Rome, December 23 - Premier Enrico Letta said Monday that Italian politics underwent a "generational turning point" when his left-right coalition government was sworn in in April. "In one stroke Italy recovered 30 years," said Letta, whose cabinet broke new ground by being relatively young and featuring a relatively high proportion of women, including Italy's first black cabinet member, Integration Minister Cecile Kyenge. "This year and next will be remembered as an unprecedented generational turning point in the history of the Italian republic," the premier added in his end-of-year press conference.
The grip the old guard of politics held on power has been blamed for a lack of dynamism in Italy's public life.
Letta, a 47-year-old member of the centre-left Democratic Party (PD), replaced the 70-year-old Mario Monti as premier.
Monti's emergency technocrat administration, in turn, took over from the third government of 77-year-old media magnate Silvio Berlusconi, the dominant figure in Italian politics for two decades.
But Letta's arrival at the helm of government is not the only sign things may be changing.

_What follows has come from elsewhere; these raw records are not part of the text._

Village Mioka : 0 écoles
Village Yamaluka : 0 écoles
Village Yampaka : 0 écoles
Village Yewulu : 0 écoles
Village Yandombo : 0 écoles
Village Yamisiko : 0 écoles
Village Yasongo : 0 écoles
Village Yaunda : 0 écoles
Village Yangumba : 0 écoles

Florence Mayor Matteo Renzi, a 38-year-old who has been waging a campaign for Italy's political old guard to be sent to the scrap heap, recently took over as leader of the PD.

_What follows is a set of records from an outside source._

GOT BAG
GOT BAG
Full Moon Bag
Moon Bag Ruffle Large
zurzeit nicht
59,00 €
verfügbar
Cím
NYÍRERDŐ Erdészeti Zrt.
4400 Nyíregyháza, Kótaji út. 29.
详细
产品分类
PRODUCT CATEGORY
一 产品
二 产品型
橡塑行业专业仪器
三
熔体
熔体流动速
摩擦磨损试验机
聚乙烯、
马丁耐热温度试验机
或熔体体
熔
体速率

The PD's main government coalition partner, the small New Centre Right, is headed by 43-year-old Deputy Premier and Interior Minister Angelino Alfano, who last month broke ranks with his former mentor Berlusconi. Renzi's PD executive is composed of seven women and five men, with an average age in the mid-30s.
Letta said that the generation of Italian politics' 40-somethings has been "put to the test, adding that "it cannot fail, it has no alibis". The premier added Monday he was aware that hardship was widespread after years of economic crisis, with unemployment standing at a record level of 12.5% and over four in 10 Italians under 25 out of work.
But he also said he was confident 2014 would be a watershed year in which Italy returns to a full year of economic growth after its longest post-war recession. "The many Doubting Thomases will be proved wrong," Letta said. "I'm convinced the outlook for 2014 is positive". He added that nothing will be off limits when the government talks to the parties supporting the executive on ways to combat unemployment in January in view of the signing of a policy pact to ensure the executive does not get bogged down with bickering between the different groups.
"All that helps new jobs will be welcome," Letta said when asked if there could be changes to legislation on workers rights, "as long as it's good employment, not without rights".
Renzi has suggested making it easier for firms to fire employees, a move many experts say would actually encourage them to hire people. In compensation Renzi has suggested making unemployment benefits available for longer and to more people. "We have to take this opportunity to break the vicious circle of youth unemployment," said Letta. Monti's administration tried to introduce reforms to make Italy's labour market more dynamic, but it watered these down following opposition from Italy's largest trade union, the leftwing CGIL, and from then PD chief Pier Luigi Bersani.
Letta said the government will also discuss changing Italy's migration laws, which make being an undocumented migrant a criminal offence, with the parties. He said he wants the law that means people born in Italy to migrants are not automatically Italian citizens changed as part of the policy pact too.
Letta also spoke to the old guard on Monday and appealed to Berlusconi not to turn "nihilist" after he pulled the support of his centre-right Forza Italia (FI) party from the executive.
FI moved to the opposition last month, days before votes from Letta's centre-left Democratic Party (PD) helped see Berlusconi ejected from the Senate following a definitive tax-fraud conviction against the three-time premier. Since then Berlusconi and FI bigwigs have been extremely critical of the government they supported for seven months. This does not bode well for the chances of getting FI's support for institutional reforms that the government wants to push through to cut the cost of Italy's political machinery and make the country easier to govern.
"Berlusconi should not take a nihilist, populist road," Letta said at the premier's traditional end-of-year news conference. "It would be a mistake for the country and for him. The political story that he has behind him cannot end with a populist, nihilist bent". Reforming the Senate so it does not have equal lawmaking status with the House, making lawmaking less complicated, is one of the priorities for the government in 2014, Letta said.
He also pledged that Italy will have a new election law, after the one used in the last three elections was declared illegitimate by the Constitutional Court, before the European Parliament elections at the end of May.